Queensland Arts Budget Goes Backwards as Live Music Waits for New Support
Arts Queensland’s operating budget falls to $179.4 million in 2026-27, with screen the only new arts measure.
Queensland’s 2026-27 Budget, handed down on 23 June, contains no new funding for live music, and the numbers show the state’s overall arts allocation heading in the wrong direction.
The Service Delivery Statements reveal Arts Queensland’s controlled expenses will fall to $179.4 million in 2026-27, down from a 2025-26 budget of $193.3 million and an estimated actual of $212.1 million.

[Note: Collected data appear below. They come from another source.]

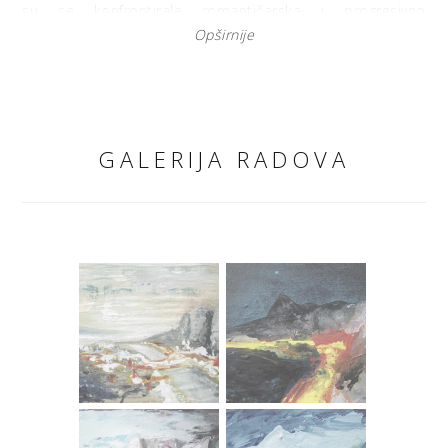
su se konfrontirale romantičarska i progresivno
futuristička ideja razvoja grada – aspekt pješaka sučeljava
Opširnije
se s onim automobila.
Doživljaj kretanja i „unutrašnje“ sadržine gradova, umjetnik
predstavlja tehnikom koja je u tradiciji, ponajprije
američkog slikarstva, potpunoma afirmirala trenutak i
GALERIJA RADOVA
slučaj – dripping. Razni se, potom, slojevi podslikavanja
evidentiraju na površini slikarska intervencije, sugerirajući
nestalnost, dinamizam. Svjetla velegrada stapaju se duž
zatamnjenih gradskih komunikacija, čineći vidljivim pravac
kretnja onoga koji doživljava – vozeći se ne pješačeći!
Iluzija fiksiranog trenutka i neumitna brzina promjena
najevidentniji je par odnosa ovih slikarskih kompozicija.
Deskriptivan doživljaj grada, nesrazmjerno umanjen na
slikarskom platnu, biva nadjačan emocionalnim
doživljajem predstavljenim kroz slikarevu akciju šireg polja
zastupljenosti.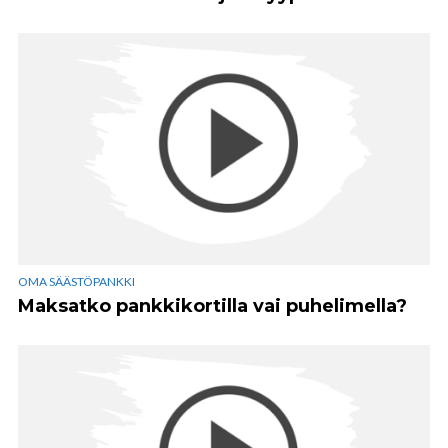
OMA SÄÄSTÖPANKKI
Maksatko pankkikortilla vai puhelimella?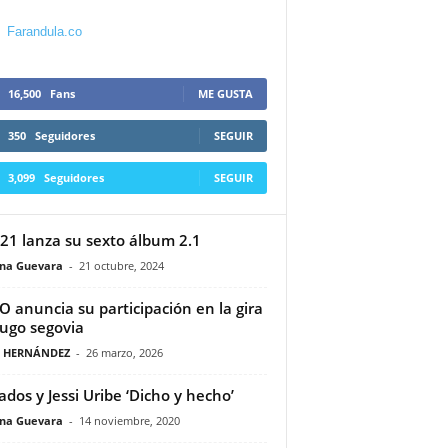
Farandula.co
16,500
Fans
ME GUSTA
350
Seguidores
SEGUIR
3,099
Seguidores
SEGUIR
 21 lanza su sexto álbum 2.1
ina Guevara
-
21 octubre, 2024
 anuncia su participación en la gira
ugo segovia
A HERNÁNDEZ
-
26 marzo, 2026
lados y Jessi Uribe ‘Dicho y hecho’
ina Guevara
-
14 noviembre, 2020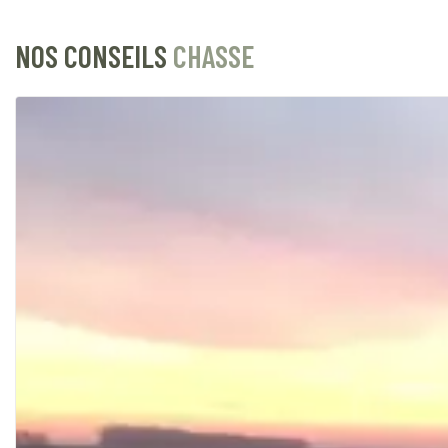
NOS CONSEILS
CHASSE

That is a reduction of roughly $14 million against last year’s budget, and over $30 million against what was actually spent.

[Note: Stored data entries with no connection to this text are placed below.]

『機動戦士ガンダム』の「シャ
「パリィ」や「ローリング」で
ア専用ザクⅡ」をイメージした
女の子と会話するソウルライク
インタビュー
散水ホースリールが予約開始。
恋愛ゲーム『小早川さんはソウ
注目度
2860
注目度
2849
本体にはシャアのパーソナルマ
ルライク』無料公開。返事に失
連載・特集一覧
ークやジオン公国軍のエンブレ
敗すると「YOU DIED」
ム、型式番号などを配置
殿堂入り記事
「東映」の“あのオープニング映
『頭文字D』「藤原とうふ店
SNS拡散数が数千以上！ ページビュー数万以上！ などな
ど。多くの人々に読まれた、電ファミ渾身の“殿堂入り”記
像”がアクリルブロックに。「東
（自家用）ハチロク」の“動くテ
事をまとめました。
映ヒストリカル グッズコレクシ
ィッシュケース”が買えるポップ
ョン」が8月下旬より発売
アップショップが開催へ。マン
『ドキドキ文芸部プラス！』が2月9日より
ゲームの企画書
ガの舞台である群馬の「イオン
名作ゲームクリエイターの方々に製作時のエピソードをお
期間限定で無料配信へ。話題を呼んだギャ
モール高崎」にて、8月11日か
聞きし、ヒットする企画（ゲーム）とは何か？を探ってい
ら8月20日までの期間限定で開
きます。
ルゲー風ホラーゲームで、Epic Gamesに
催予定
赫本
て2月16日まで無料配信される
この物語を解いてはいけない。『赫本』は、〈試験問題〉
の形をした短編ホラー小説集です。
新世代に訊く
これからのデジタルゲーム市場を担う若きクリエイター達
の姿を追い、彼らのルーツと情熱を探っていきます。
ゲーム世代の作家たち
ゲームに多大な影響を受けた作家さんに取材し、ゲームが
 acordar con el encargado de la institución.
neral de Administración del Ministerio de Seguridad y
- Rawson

The only new arts measure flagged in the budget highlights is the continuation of the Screen Industry Attraction and Development Fund with additional funding over two years, alongside $30.5 million in capital for continued asset renewal, replacement and delivery of Arts Queensland assets.
For context, last year’s budget was marketed as a $75.8 million Arts Budget with $42 million for screen incentives, $24.4 million over four years for the Cultural Centre, QPAC, State Library and Queensland Museum Tropics, and $9.4 million for regional arts experiences. This year there was no equivalent arts headline announcement at all.
To be fair, existing live music programs continue to roll out from prior commitments. Round two of the Growing Gigs Fund and Live Music Venue Business Grants delivered almost $1 million to fifteen venues from Atherton to Kawana Waters, and the $39.2 million Organisations Fund 2026-2029 supports 53 arts and cultural companies over four years. These are genuinely useful programs, and Queensland venues should keep applying. But they were funded in earlier budgets, and this one adds nothing new to the pool. Government of QueenslandGovernment of Queensland.
Alongside this, recent changes to Arts Qld funding to focus on volunteering and new work only, leave huge chunks of Qld’s creative industries asking why they are ineligible for funding.
With Brisbane 2032 just six years away, the grassroots live music sector that will soundtrack those Games deserves better than a shrinking arts budget. The ALMBC will continue to make that case to the Queensland Government, while we wait for the promised Qld Nightime Commissioner report, yet to be released.